On 29/10/2013 10:18, Walter Prins wrote:
> Hi,
>
>
> On 28 October 2013 20:55, Alex Tenno <alex.tenno at gmail.com
> <mailto:alex.tenno at gmail.com>> wrote:
>
>     Hey everyone,
>
>     I'm encountering a problem with a python function that I am supposed
>     to create.
>
>
> OK.  You should try to actually write the function yourself first, then
> give concrete details about what you've tried, and how you're stuck.
>
>     I want my function to look at a string, and then replace each letter
>     in the string with its relative position in the alphabet. for
>     example, 'abcde' would return '12345', 'zabd' would return '4123',
>     and 'xpft' would return '4213'.
>
>
> Is this the exact problem statement or are you paraphrasing?  I'd like
> to make sure I understand the question.
>
>     I have been given hints that tell me "You may want to iterate over
>     the letters ch in s as in the for loop above, and inside that for
>     loop, count the number of letters that are in s and come before the
>     loop variable ch. You will also need an accumulator to build the
>     permutation the function will return." any help would be greatly
>     appreciated.
>
>
> OK so you've been given some high level idea of what to do. Try to break
> this down to more concrete steps, perhaps firstly still only pseudocode,
> and eventually translate that to Python.
>
> The idea embodied in the suggestion is based on the observation that you
> can determine the relative position in the alphabet, of each character
> in the word by, looking the letter in the word, and then counting how
> many /distinct/ letters in the word are smaller than or equal to the
> letter under scrutiny.  For the smallest letter, this will by definition
> only count the letter itself (if you compare with every distinct letter
> in the word), resulting in a count of 1.  For the second smallest
> letter, this will therefore result in the smallest letter and the 2nd
> smallest letter being counted, resulting in a count of 2.  And so on.
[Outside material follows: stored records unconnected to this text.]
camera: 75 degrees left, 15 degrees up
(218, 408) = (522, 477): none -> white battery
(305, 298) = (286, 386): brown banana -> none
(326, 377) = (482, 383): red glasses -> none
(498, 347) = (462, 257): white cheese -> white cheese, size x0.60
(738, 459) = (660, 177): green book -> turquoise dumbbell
> These counts then give the relative position of each letter in the
> alphabet.  Amit's suggestion boils down to the same idea -- sort the set
> of distinct letters in the string, and then look up the relative
> position of each letter in your original string in this sorted set.
> Next questions to think about: How do you calculate the set of distinct
> letters in the string? (Hint: Look at set() function.) How do you
> calculate the count of smaller letters from this distinct set?  (Hint:
> Loop over the set and count as you go.) Or convert this set to a sorted
> list to then lookup against.  (Hint: Look at the list() function and the
> sorted() function.)
>
> Walter
>

An extremely strong hint for all newbies is to try any and all of the 
above suggestions at the interactive prompt.  This tool is one of 
Python's great strengths so use it.

-- 
Python is the second best programming language in the world.